Thursday, 29 March 2012

Rereading Harry Potter

I just finished rereading the Harry Potter series.  I haven’t touched them since I read the last book in 2007.  I was so upset over the characters being killed and felt like JK Rowling had made the story dark and depressing.  I’ve done that before with novels.  I don’t want to experience the low point so I avoid reading the entire set.

However, I often find I can’t stay away forever.  The memory fades and the good parts come back to me.  I’ve been toying with trying Harry Potter again for almost a year but I honestly didn’t want to go through the emotional pain of losing fictional friends again.  It’s a problem with me and my imagination.  When I find stories I love, then the characters become real to me.  I think about them.  I imagine backstories and extra events for them.  They may be fictional, but like the Velveteen Rabbit, they become Real.

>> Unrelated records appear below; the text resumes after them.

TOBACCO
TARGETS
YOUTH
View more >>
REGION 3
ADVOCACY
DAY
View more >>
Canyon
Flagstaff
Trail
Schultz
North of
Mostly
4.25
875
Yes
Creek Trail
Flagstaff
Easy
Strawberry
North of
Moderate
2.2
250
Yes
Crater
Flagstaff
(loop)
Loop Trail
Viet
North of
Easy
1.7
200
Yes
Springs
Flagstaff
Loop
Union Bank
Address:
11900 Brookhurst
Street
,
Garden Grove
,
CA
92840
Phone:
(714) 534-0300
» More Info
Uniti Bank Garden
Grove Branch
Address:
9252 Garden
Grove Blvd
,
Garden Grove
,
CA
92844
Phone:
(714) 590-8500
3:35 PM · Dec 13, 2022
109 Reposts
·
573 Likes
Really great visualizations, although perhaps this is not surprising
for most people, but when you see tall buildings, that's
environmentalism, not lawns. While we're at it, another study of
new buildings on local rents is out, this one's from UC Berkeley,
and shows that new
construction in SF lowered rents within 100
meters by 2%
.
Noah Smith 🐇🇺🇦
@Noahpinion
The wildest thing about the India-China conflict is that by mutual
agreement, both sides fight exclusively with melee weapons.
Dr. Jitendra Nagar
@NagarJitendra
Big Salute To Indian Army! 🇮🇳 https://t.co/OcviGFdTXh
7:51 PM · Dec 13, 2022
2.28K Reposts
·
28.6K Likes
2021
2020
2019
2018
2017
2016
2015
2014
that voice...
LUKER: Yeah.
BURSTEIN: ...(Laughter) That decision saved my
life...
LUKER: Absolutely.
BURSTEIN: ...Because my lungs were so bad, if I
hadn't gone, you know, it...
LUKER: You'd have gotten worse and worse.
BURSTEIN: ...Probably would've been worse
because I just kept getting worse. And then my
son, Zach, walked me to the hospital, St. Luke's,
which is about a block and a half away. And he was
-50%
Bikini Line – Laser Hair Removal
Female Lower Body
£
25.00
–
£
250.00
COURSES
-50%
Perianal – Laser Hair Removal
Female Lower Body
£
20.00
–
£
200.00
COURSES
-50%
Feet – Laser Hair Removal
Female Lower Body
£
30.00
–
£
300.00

I enjoyed the first six books immensely but I was bracing myself for the seventh book.  I cried again when Sirius died in the fifth and when Dumbledore died in the sixth.  Then came the onslaught.  Hedwig, Mad-Eye, Dobby, Fred, Lupin … each and every one tragic.

But not overwhelmingly so.

Maybe it’s because I knew it was coming, rather than being surprised with them.  The first time I read a book, I almost always rush through because I want to know what happens.  I don’t have the mental space to absorb details because I’m completely swept up in the plot.  I was able to spend more time in the ‘present’ of the book rather than rushing ahead to the next point. 

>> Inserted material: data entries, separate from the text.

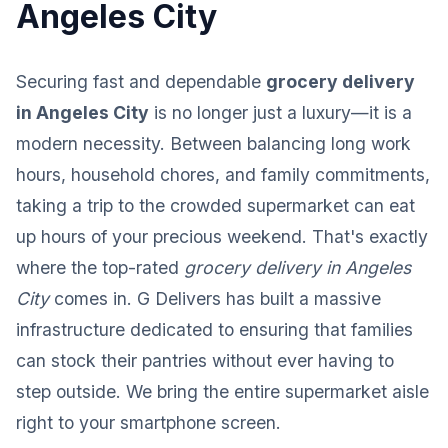
Angeles City
Securing fast and dependable
grocery delivery
in Angeles City
is no longer just a luxury—it is a
modern necessity. Between balancing long work
hours, household chores, and family commitments,
taking a trip to the crowded supermarket can eat
up hours of your precious weekend. That's exactly
where the top-rated
grocery delivery in Angeles
City
comes in. G Delivers has built a massive
infrastructure dedicated to ensuring that families
can stock their pantries without ever having to
step outside. We bring the entire supermarket aisle
right to your smartphone screen.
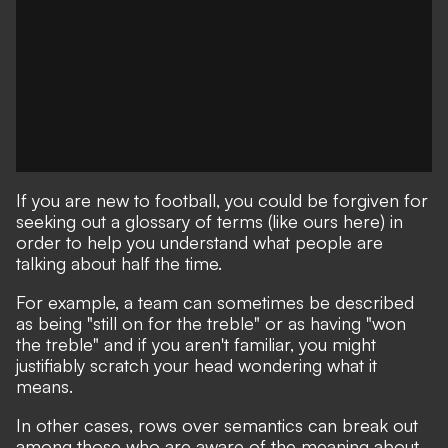
If you are new to football, you could be forgiven for
seeking out a glossary of terms
(like ours here)
in
order to help you understand what people are
talking about half the time.
For example, a team can sometimes be described
as being "still on for the treble" or as having "won
the treble" and if you aren't familiar, you might
justifiably scratch your head wondering what it
means.
In other cases, rows over semantics can break out
among those who are aware of the meaning about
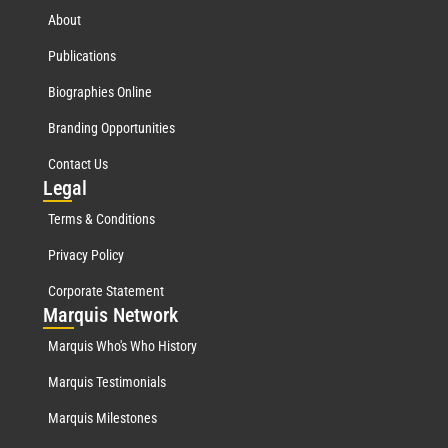
About
Publications
Biographies Online
Branding Opportunities
Contact Us
Leg
al
Terms & Conditions
Privacy Policy
Corporate Statement
Mar
quis Network
Marquis Who's Who History
Marquis Testimonials
Marquis Milestones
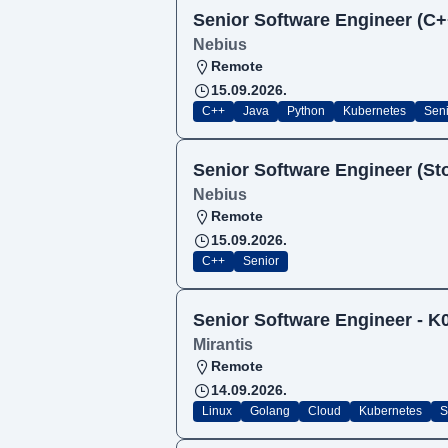
Senior Software Engineer (C+
Nebius
Remote
15.09.2026.
C++
Java
Python
Kubernetes
Seni
Senior Software Engineer (Sto
Nebius
Remote
15.09.2026.
C++
Senior
Senior Software Engineer - 
Mirantis
Remote
14.09.2026.
Linux
Golang
Cloud
Kubernetes
S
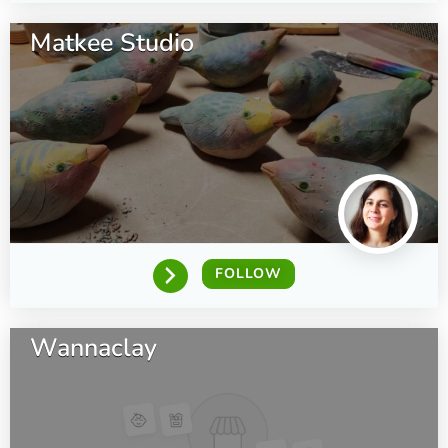
Matkee Studio
FOLLOW
Wannaclay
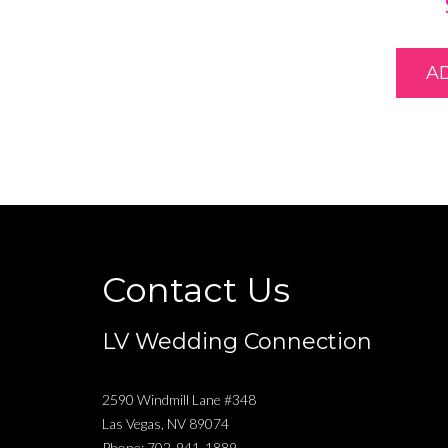
A
Contact Us
LV Wedding Connection
2590 Windmill Lane #348
Las Vegas
,
NV
89074
Phone:
702-941-1889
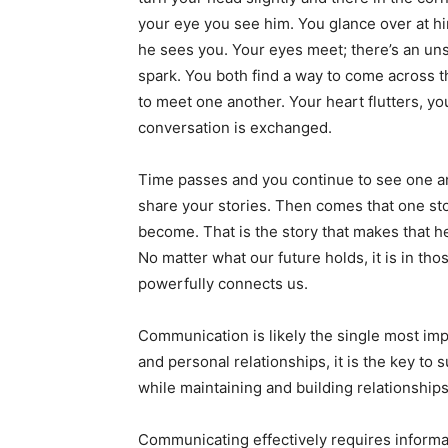
your eye you see him. You glance over at h
he sees you. Your eyes meet; there’s an u
spark. You both find a way to come across 
to meet one another. Your heart flutters, y
conversation is exchanged.
Time passes and you continue to see one a
share your stories. Then comes that one st
become. That is the story that makes that he
No matter what our future holds, it is in t
powerfully connects us.
Communication is likely the single most imp
and personal relationships, it is the key to 
while maintaining and building relationships. 
Communicating effectively requires informat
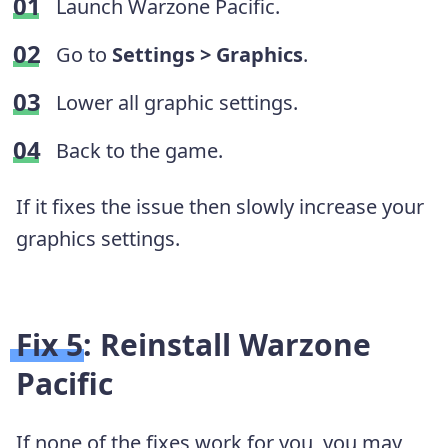
Launch Warzone Pacific.
Go to
Settings > Graphics
.
Lower all graphic settings.
Back to the game.
If it fixes the issue then slowly increase your
graphics settings.
Fix 5: Reinstall Warzone
Pacific
If none of the fixes work for you, you may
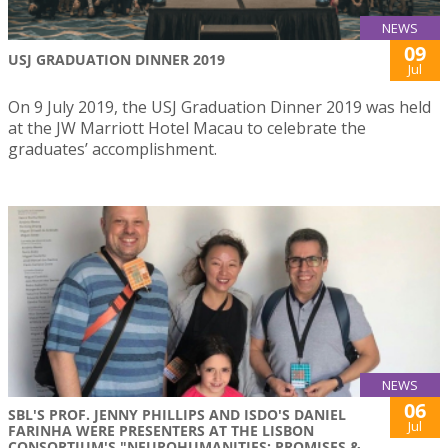
NEWS
09
USJ GRADUATION DINNER 2019
Jul
On 9 July 2019, the USJ Graduation Dinner 2019 was held
at the JW Marriott Hotel Macau to celebrate the
graduates’ accomplishment.
NEWS
06
SBL'S PROF. JENNY PHILLIPS AND ISDO'S DANIEL
Jul
FARINHA WERE PRESENTERS AT THE LISBON
CONSORTIUM'S "NEUROHUMANITIES: PROMISES &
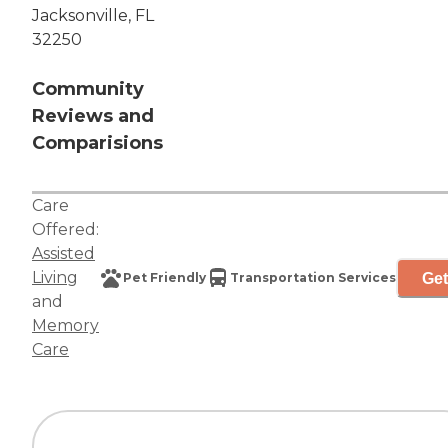
Jacksonville, FL
32250
Community
Reviews and
Comparisions
Care
Offered:
Assisted
Living
Get
Pet Friendly
Transportation Services
and
Memory
Care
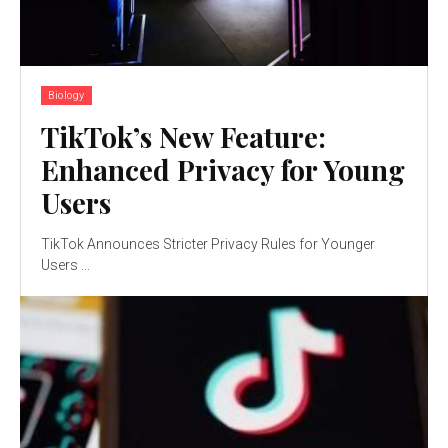
Biology
TikTok’s New Feature:
Enhanced Privacy for Young
Users
TikTok Announces Stricter Privacy Rules for Younger
Users ...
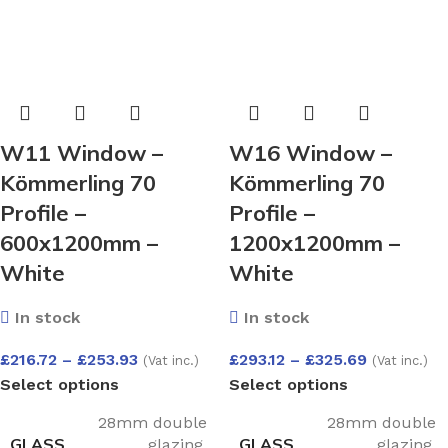
W11 Window –
W16 Window –
Kömmerling 70
Kömmerling 70
Profile –
Profile –
600x1200mm –
1200x1200mm –
White
White
In stock
In stock
£
216.72
–
£
253.93
£
293.12
–
£
325.69
(Vat inc.)
(Vat inc.)
Select options
Select options
28mm double
28mm double
GLASS
GLASS
glazing
,
glazing
,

Maybe it’s because I’m older and I’ve dealt with more.  Things haven’t been easy for the last five years and I now know what it’s like to have to face overwhelming odds and keep fighting anyway.  When The Deathly Hallows came out, Alex had just been diagnosed and my world was in the process of reforming after a complete collapse.  I needed a happy ending, not just for Harry but for everyone. 

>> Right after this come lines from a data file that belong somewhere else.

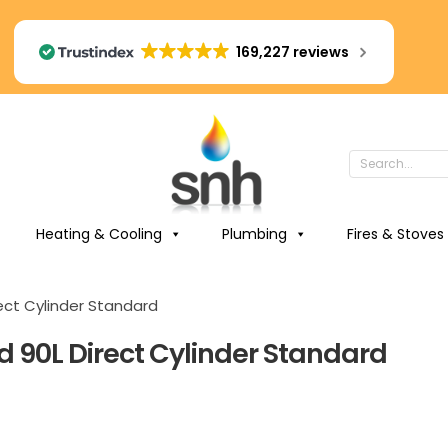
169,227 reviews
Heating & Cooling
Plumbing
Fires & Stoves
ect Cylinder Standard
d 90L Direct Cylinder Standard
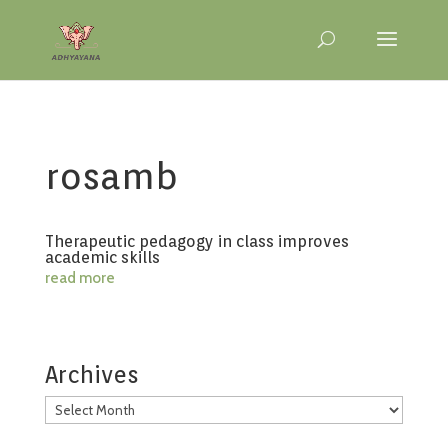
rosamb
Therapeutic pedagogy in class improves
academic skills
read more
Archives
Archives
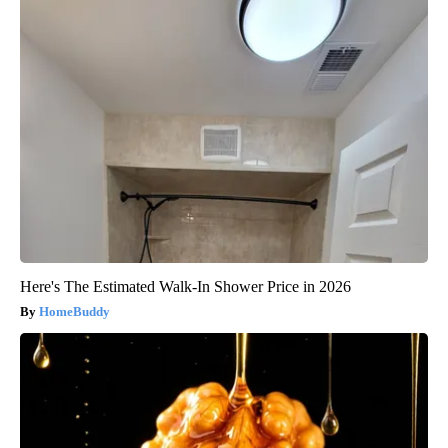
Here's The Estimated Walk-In Shower Price in 2026
HomeBuddy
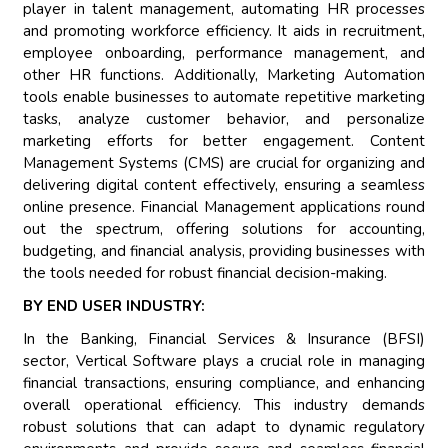
player in talent management, automating HR processes
and promoting workforce efficiency. It aids in recruitment,
employee onboarding, performance management, and
other HR functions. Additionally, Marketing Automation
tools enable businesses to automate repetitive marketing
tasks, analyze customer behavior, and personalize
marketing efforts for better engagement. Content
Management Systems (CMS) are crucial for organizing and
delivering digital content effectively, ensuring a seamless
online presence. Financial Management applications round
out the spectrum, offering solutions for accounting,
budgeting, and financial analysis, providing businesses with
the tools needed for robust financial decision-making.
BY END USER INDUSTRY:
In the Banking, Financial Services & Insurance (BFSI)
sector, Vertical Software plays a crucial role in managing
financial transactions, ensuring compliance, and enhancing
overall operational efficiency. This industry demands
robust solutions that can adapt to dynamic regulatory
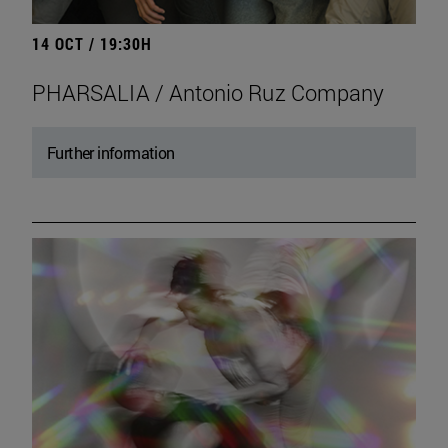
14 OCT / 19:30H
PHARSALIA / Antonio Ruz Company
Further information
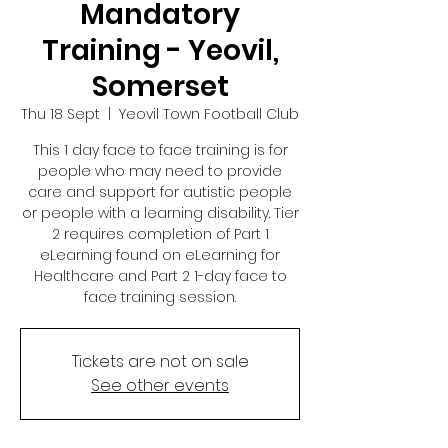
Mandatory
Training - Yeovil,
Somerset
Thu 18 Sept
  |  
Yeovil Town Football Club
This 1 day face to face training is for
people who may need to provide
care and support for autistic people
or people with a learning disability. Tier
2 requires completion of Part 1
eLearning found on eLearning for
Healthcare and Part 2 1-day face to
face training session.
Tickets are not on sale
See other events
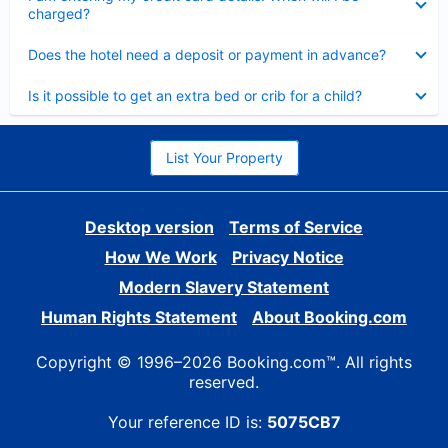
charged?
Collapsed
Does the hotel need a deposit or payment in advance?
Collapsed
Is it possible to get an extra bed or crib for a child?
List Your Property
Desktop version
Terms of Service
How We Work
Privacy Notice
Modern Slavery Statement
Human Rights Statement
About Booking.com
Copyright © 1996–2026 Booking.com™. All rights
reserved.
Your reference ID is:
5075CB7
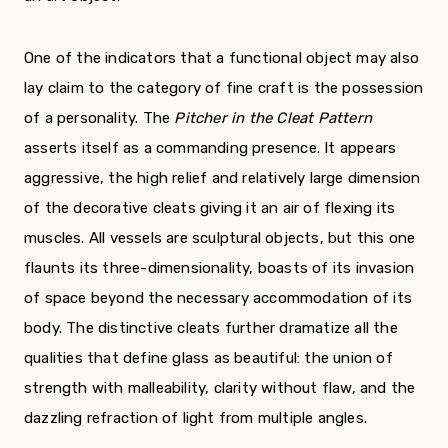
One of the indicators that a functional object may also
lay claim to the category of fine craft is the possession
of a personality. The
Pitcher in the Cleat Pattern
asserts itself as a commanding presence. It appears
aggressive, the high relief and relatively large dimension
of the decorative cleats giving it an air of flexing its
muscles. All vessels are sculptural objects, but this one
flaunts its three-dimensionality, boasts of its invasion
of space beyond the necessary accommodation of its
body. The distinctive cleats further dramatize all the
qualities that define glass as beautiful: the union of
strength with malleability, clarity without flaw, and the
dazzling refraction of light from multiple angles.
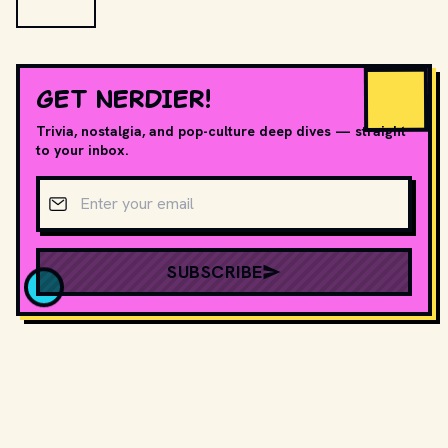
GET NERDIER!
Trivia, nostalgia, and pop-culture deep dives — straight
to your inbox.
Email address
SUBSCRIBE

Whatever the reason, I see the elegance and determination in Rowling’s work now.  I owe her an apology for lumping her in with dark-minded writers who seem to genuinely enjoy kicking their characters in the teeth while they’re down.  She may have killed off a lot of characters, but I’m now willing to bet each and every one left a mark on her.  If I felt loss from my meager imaginings, she must have felt worse since these are characters she had been working with for over a decade.

Harry Potter can retake his place of pride among the stories on my shelf.  Welcome back, old friends.  It’s good to see you again.